## WHAT THE EXERCISE ASKS
Please repeat every entry exactly as written, but skip the pictures.
RECORD SET below:
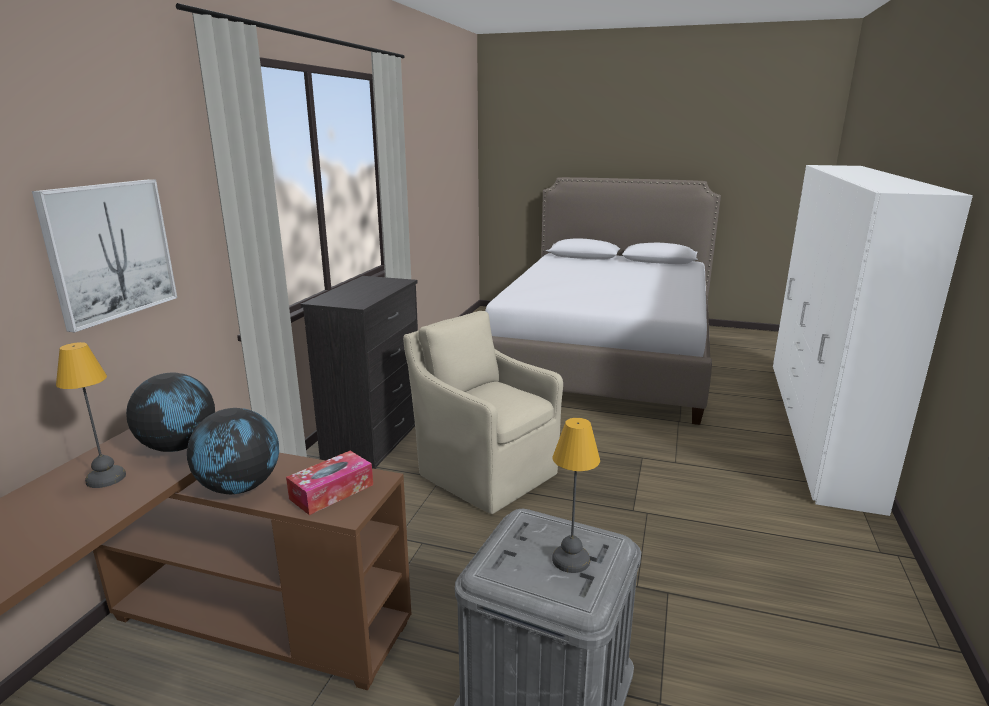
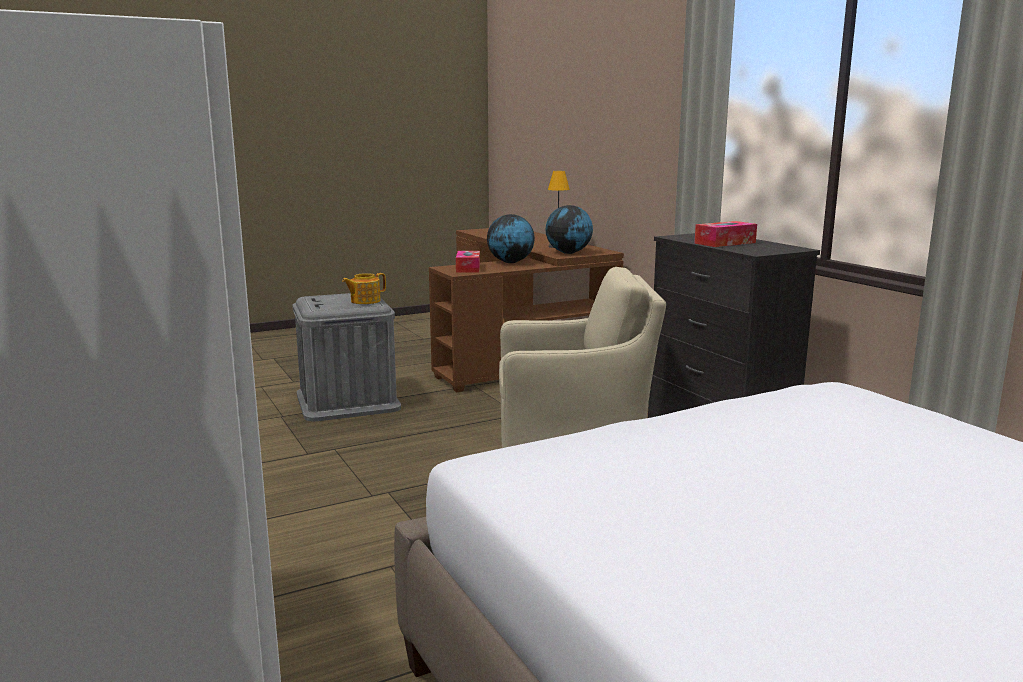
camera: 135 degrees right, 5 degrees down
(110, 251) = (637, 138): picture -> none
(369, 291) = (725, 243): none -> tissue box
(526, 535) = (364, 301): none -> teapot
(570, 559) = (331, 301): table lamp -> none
End of RECORD SET.
## TASK SOLUTION
camera: 135 degrees right, 5 degrees down
(110, 251) = (637, 138): picture -> none
(369, 291) = (725, 243): none -> tissue box
(526, 535) = (364, 301): none -> teapot
(570, 559) = (331, 301): table lamp -> none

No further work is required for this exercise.